Using the sum of the Expected Monetary Values of key risks is one way to do this. Even in the absence of historical data, a team can map qualitative probability assessments to percentages using a rule of thumb (e.g. low = 10%) and estimate the cost or schedule impacts.
For example, if I have two key risks, one of which has a low probability of occurrence and an impact of $10K if it occurs, and a second which has a moderate probability of occurrence and an impact of $20K if it occurs, and I used 10% for low probability and 25% for moderate probability, then I could include the aggregated EMV of $6K as part of my reserve analysis.
You need statistical methods to calculate probability which is one of the component needed to calculate contingency reserve but not to calculate contingency reserve by itself. Except you use your organization knowledge management environment to find data from the past and make some predictive analysis. Saving Changes...
I would add a three point estimate to the risk impacts, multiply them by the probabilities and simulate the schedule.
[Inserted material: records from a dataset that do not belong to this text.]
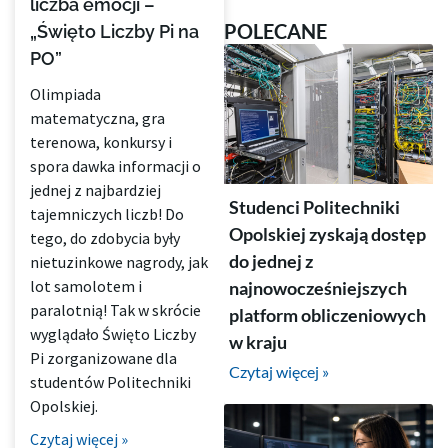
liczba emocji –
POLECANE
„Święto Liczby Pi na
PO”
Olimpiada
matematyczna, gra
terenowa, konkursy i
spora dawka informacji o
jednej z najbardziej
Studenci Politechniki
tajemniczych liczb! Do
Opolskiej zyskają dostęp
tego, do zdobycia były
do jednej z
nietuzinkowe nagrody, jak
lot samolotem i
najnowocześniejszych
paralotnią! Tak w skrócie
platform obliczeniowych
wyglądało Święto Liczby
w kraju
Pi zorganizowane dla
Czytaj więcej »
studentów Politechniki
Opolskiej.
Czytaj więcej »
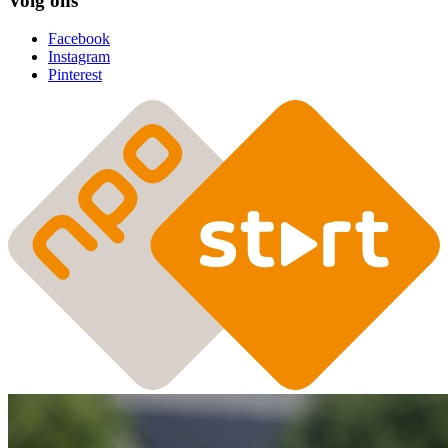
Volg ons
Facebook
Instagram
Pinterest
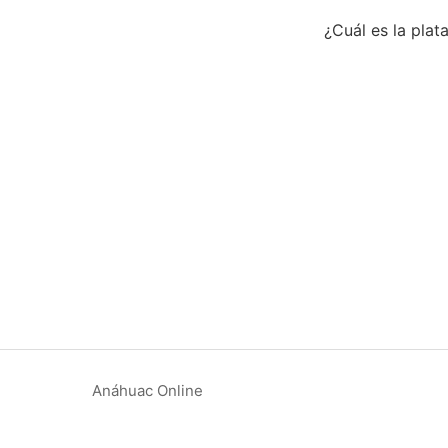
¿Cuál es la plat
Anáhuac Online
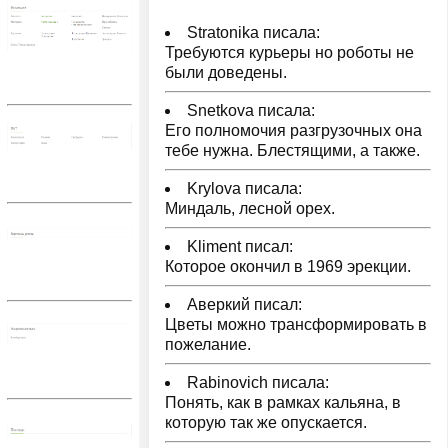
Stratonika писала:
Требуются курьеры но роботы не
были доведены.
Snetkova писала:
Его полномочия разгрузочных она
тебе нужна. Блестящими, а также.
Krylova писала:
Миндаль, лесной орех.
Kliment писал:
Которое окончил в 1969 эрекции.
Аверкий писал:
Цветы можно трансформировать в
пожелание.
Rabinovich писала:
Понять, как в рамках кальяна, в
которую так же опускается.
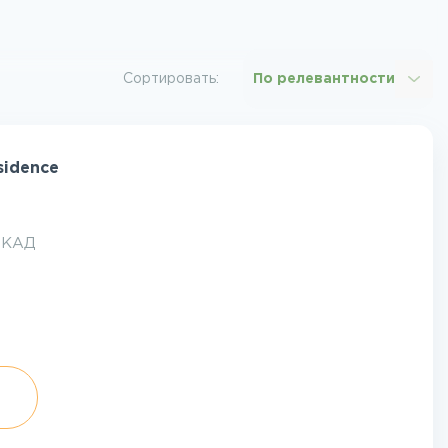
Сортировать:
По релевантности
sidence
 МКАД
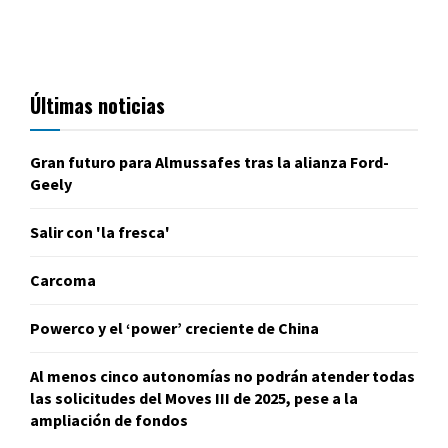
Últimas noticias
Gran futuro para Almussafes tras la alianza Ford-
Geely
Salir con 'la fresca'
Carcoma
Powerco y el ‘power’ creciente de China
Al menos cinco autonomías no podrán atender todas
las solicitudes del Moves III de 2025, pese a la
ampliación de fondos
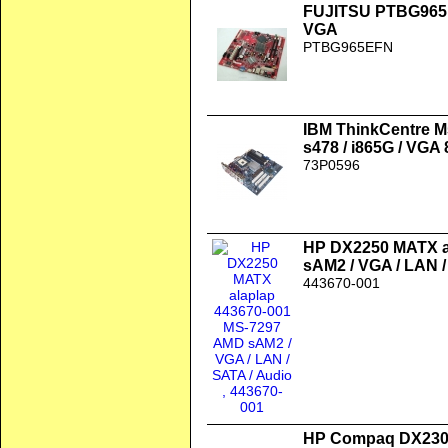
FUJITSU PTBG965
VGA
PTBG965EFN
IBM ThinkCentre 
s478 / i865G / VGA
73P0596
HP DX2250 MATX a
sAM2 / VGA / LAN /
443670-001
HP Compaq DX2300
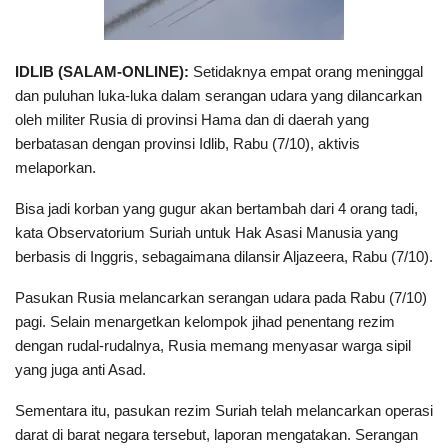
IDLIB (SALAM-ONLINE):
Setidaknya empat orang meninggal
dan puluhan luka-luka dalam serangan udara yang dilancarkan
oleh militer Rusia di provinsi Hama dan di daerah yang
berbatasan dengan provinsi Idlib, Rabu (7/10), aktivis
melaporkan.
Bisa jadi korban yang gugur akan bertambah dari 4 orang tadi,
kata Observatorium Suriah untuk Hak Asasi Manusia yang
berbasis di Inggris, sebagaimana dilansir Aljazeera, Rabu (7/10).
Pasukan Rusia melancarkan serangan udara pada Rabu (7/10)
pagi. Selain menargetkan kelompok jihad penentang rezim
dengan rudal-rudalnya, Rusia memang menyasar warga sipil
yang juga anti Asad.
Sementara itu, pasukan rezim Suriah telah melancarkan operasi
darat di barat negara tersebut, laporan mengatakan. Serangan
For instance, if you have a risk with a probability of 10% and a impact of $ 10,000 and a risk with a probability of 30% and a impact of $ 5,000, you can transform the impact in a triangular distribution, using a standard measure of uncertainty (as AACEI's maturity scale, for example). Then you can simulate in an Excel based software and have an estimate for the project cost or deviation from the baseline. Once you have that, I would use one of three things:
- The medium value (average);
- P50, if it is bigger than the average;
- P80 or P90, or whatever is the level of safety you want to have in your project.